TASKS TO COMPLETE:
A: Which two ready-made development boards does the extract on designing a low-power ESP32 board name?
B: Pick up the extract on designing a low-power ESP32 board after its last sentence and continue writing it.

In this post, we will learn how to design our own Low Power DIY ESP32 board for Battery Powered IoT Applications. The ESP32 microcontrollers from Espressif have become the backbone of modern IoT designs due to their integrated Wi-Fi, Bluetooth connectivity, and robust processing capabilities.

Ready-made development boards such as ESP32 DevKitC or NodeMCU are widely used among hobbyists, makers, and engineers. However, these boards are relatively large in size and include power-hungry voltage regulators, USB-to-UART chips, and other components that may not be suitable for compact and ultra-low-power battery-operated projects.  Earlier, we used Battery Powered ESP8266 Board, which was quite good.

To overcome these limitations, it becomes necessary to design a custom ESP32 board optimized for a small form factor and low power consumption. In this article, we will go through the circuit design and PCB considerations for building a compact ESP32 board specifically for battery-powered IoT devices.

Data listing:
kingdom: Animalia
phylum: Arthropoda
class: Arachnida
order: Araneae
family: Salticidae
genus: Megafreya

...

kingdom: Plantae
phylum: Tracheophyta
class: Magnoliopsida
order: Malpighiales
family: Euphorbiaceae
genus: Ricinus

FINAL ANSWERS:
A: ESP32 DevKitC and NodeMCU.

B:
Our design incorporates several important features:

• A buck-boost converter (TPS63020) to provide a stable 3.3 V supply from a single-cell Li-ion battery.
• A dedicated Li-ion charging circuit (BQ24092D) with battery management for safe and efficient charging via USB.
• A battery sensing network to monitor the battery voltage directly with the ESP32 ADC.
• Minimal external circuitry for programming: we avoid an on-board USB-to-UART chip (like CP2102 or CH340). Instead, the ESP32 can be programmed using an external FTDI adapter.

By eliminating unnecessary ICs and using efficient power converters, the DIY ESP32 Board reduces both power consumption and board size, making it ideal for IoT nodes powered by small lithium-ion batteries.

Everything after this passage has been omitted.